Source excerpt
▼

FIG. 5D illustrates three views that show an example for creation of a silhouette representation of the person's body. First, as seen in view 530, a raw image of the person is captured. Then, as seen in view 540, skeleton coordinates 542 of various points along the person's body are determined (e.g., joints, head features, hand features, arm features, leg features, foot features, etc.), which is used for pose estimation. By way of example, the skeleton coordinates may be determined using a machine learning image processing model such as PoseNet. From this information at a first person's location, as seen in view 550 a 3D reprojection is created on the shared canvas at another person's location. According to one scenario, in the case where a copresence application/service is hosted centrally, it may be beneficial to transmit only skeleton coordinates from the participant's respective locations to the service so that the pose estimation is done centrally, in contrast to sending estimated pose information to the service. This can result in reduced transmission overhead and avoid the need for dedicated computing resources at each participant's location, which may be particularly beneficial when there is a large number of participants (e.g., 10, 20 or more participants).

Presence shadow generation can be done as follows. As shown in view 560 of FIG. 5E, depth map information is extracted from the original image. Then, this depth map information is inverted and levels are set. For instance, as seen in view 570, background details are set to one color (here: white), while foreground details at or near the surface of the physical medium (e.g., a whiteboard) are set to a visually contrasting color (here: black). Then, as seen with respect to view 580, features are blurred or otherwise made more diffuse according to their depth. So while the person's hand and arm are close and are presented sharply, the person's torso and legs are blurred. However, even with the blurring, the system achieves a look and feel user experience that creates body language fidelity. This is accomplished at low latency (e.g., updates can be made on a frame-by-frame basis from the original video) so that real-time riffing/collaboration is enhanced. According to one scenario, a camera (e.g., 204 in FIG. 2B) may be positioned approximately 1.5-2.0 meters away from the drawing surface of the physical medium (e.g., 208 in FIG. 2B). The pixels at the drawing surface are set to black. In this scenario, the pixels gradually transition to white at about 3.5-4.0 meters from the drawing surface, and anything further than this is set to white. Thus, in this scenario there is a linear gradient in color value from black to white over the range 0.0 to about 1.8-2.2 meters from the physical medium. In this scenario, blurring may follow a similar function, with zero blur at the drawing surface, linearly transitioning from a 0 pixel radius blur to approximately a 150-250 pixel blur over the same range. In other scenarios, the pixel transitions and/or blurring may have different ranges. Additionally, the transitions and/or blurring may be non-linear or have step function-type changes rather than being linear over a given range. In still further scenarios, the presence shadow is presented while the person is within a threshold distance of the physical medium (e.g., within 1.0-1.5 meters), and not presented when the person is no longer within the threshold distance. The color changes and/or blurring may be set automatically by a collaboration application or may be adjustable by the participants.

▲

Questions about pictured scenes
▼

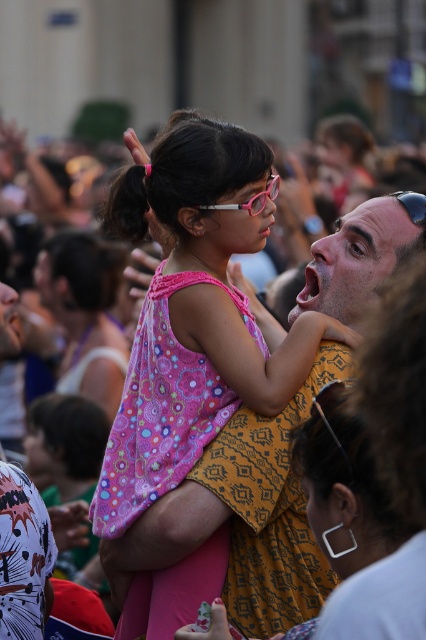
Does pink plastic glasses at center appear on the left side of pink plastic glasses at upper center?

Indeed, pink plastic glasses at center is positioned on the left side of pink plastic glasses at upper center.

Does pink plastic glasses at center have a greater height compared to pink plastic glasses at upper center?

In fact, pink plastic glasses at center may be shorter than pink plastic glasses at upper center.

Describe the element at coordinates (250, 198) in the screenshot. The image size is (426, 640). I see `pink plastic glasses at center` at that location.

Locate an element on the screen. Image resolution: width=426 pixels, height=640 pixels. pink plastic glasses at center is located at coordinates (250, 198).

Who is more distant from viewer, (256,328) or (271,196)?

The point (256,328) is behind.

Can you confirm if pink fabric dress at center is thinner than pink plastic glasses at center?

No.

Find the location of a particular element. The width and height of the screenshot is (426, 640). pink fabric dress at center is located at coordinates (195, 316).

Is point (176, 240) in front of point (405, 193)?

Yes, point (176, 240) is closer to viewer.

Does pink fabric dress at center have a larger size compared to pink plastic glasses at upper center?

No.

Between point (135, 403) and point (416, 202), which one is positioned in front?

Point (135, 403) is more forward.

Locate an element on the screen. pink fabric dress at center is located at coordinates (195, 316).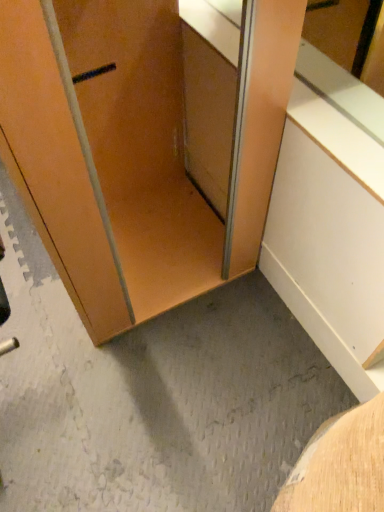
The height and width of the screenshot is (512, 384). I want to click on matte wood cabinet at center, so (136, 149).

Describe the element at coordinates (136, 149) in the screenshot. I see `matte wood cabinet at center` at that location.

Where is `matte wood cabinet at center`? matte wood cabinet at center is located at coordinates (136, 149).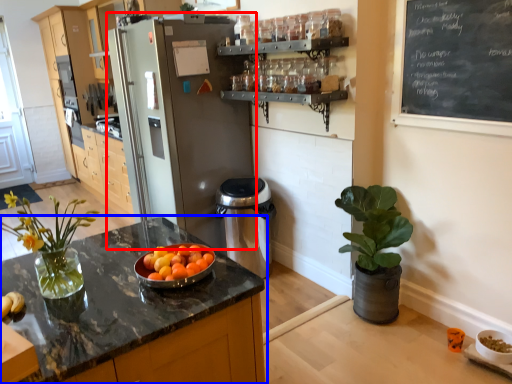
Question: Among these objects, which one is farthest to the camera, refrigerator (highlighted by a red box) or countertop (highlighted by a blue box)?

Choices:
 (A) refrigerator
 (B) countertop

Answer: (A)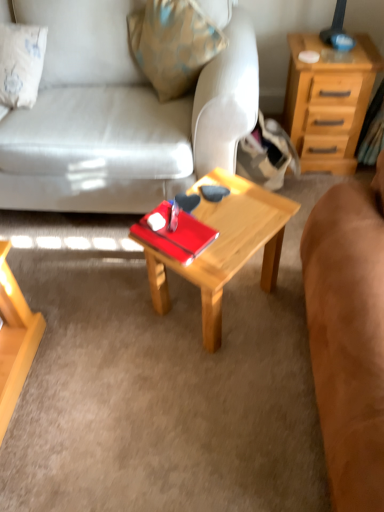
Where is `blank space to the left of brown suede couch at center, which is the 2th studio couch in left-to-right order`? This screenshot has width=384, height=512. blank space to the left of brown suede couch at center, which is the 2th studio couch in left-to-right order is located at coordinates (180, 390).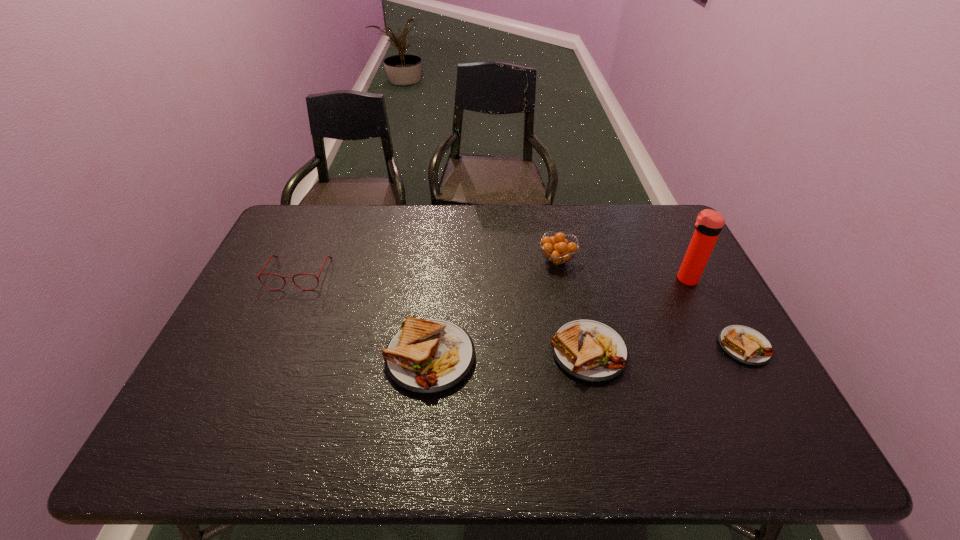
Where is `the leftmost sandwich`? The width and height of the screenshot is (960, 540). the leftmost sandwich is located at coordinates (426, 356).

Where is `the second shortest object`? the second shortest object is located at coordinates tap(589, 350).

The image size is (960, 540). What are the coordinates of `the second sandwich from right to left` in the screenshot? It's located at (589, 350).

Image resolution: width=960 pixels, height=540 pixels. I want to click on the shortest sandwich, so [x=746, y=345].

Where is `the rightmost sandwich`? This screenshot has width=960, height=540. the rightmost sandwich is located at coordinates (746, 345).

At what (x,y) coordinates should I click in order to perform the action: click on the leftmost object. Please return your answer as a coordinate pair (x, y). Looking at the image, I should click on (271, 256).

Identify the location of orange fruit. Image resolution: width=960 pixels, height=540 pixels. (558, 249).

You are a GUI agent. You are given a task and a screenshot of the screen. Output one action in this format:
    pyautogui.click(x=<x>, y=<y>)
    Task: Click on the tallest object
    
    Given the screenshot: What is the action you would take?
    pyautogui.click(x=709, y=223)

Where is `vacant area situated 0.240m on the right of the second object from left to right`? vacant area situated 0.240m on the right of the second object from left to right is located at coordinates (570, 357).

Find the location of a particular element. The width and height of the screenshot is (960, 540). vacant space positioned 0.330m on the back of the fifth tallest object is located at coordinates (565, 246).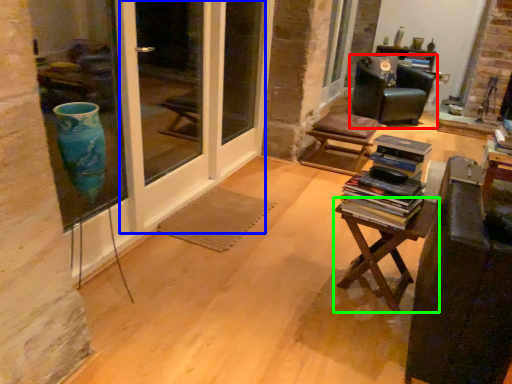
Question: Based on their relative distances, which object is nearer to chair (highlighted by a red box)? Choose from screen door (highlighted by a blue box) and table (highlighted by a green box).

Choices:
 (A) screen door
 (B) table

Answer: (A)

▲
▼

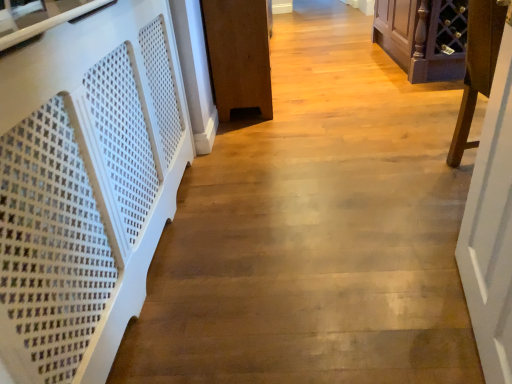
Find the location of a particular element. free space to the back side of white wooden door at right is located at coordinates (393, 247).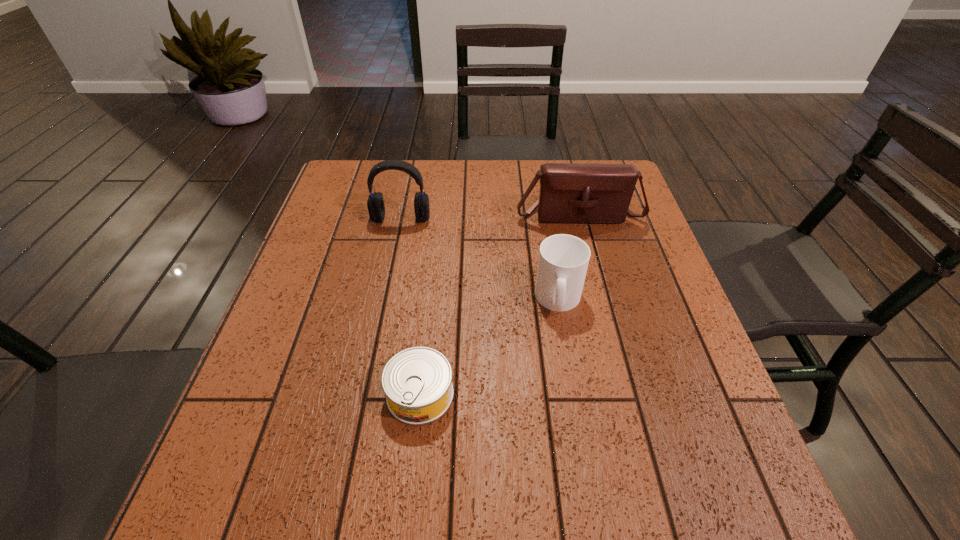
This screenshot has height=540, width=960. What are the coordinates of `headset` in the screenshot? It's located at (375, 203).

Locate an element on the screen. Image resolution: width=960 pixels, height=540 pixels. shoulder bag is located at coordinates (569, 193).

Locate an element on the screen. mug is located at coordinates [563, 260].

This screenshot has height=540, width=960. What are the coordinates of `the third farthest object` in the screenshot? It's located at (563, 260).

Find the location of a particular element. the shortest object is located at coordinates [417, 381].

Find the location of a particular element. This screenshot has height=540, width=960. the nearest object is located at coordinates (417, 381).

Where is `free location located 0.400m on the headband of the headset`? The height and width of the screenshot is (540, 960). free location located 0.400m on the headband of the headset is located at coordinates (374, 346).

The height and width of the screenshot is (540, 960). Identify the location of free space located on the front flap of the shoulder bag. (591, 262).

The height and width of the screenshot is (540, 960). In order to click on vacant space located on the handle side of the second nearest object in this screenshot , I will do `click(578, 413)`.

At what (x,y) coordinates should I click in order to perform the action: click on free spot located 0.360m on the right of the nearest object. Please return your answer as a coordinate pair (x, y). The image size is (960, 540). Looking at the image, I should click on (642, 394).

▲

To do
A: Translate this sentence from the source excerpt into Spanish: "So while the person's hand and arm are close and are presented sharply, the person's torso and legs are blurred."
B: Answer these questions using the source excerpt:
(i) Which machine learning image processing model is named as an example for determining skeleton coordinates?
(ii) In the scenario described, roughly how far from the drawing surface of the physical medium may the camera be positioned?
(iii) What example threshold distance from the physical medium is given for presenting the presence shadow?

Final results
A: Así, mientras que la mano y el brazo de la persona están cerca y se presentan con nitidez, el torso y las piernas de la persona aparecen difuminados.

B:
(i) PoseNet.
(ii) Approximately 1.5-2.0 meters.
(iii) Within 1.0-1.5 meters.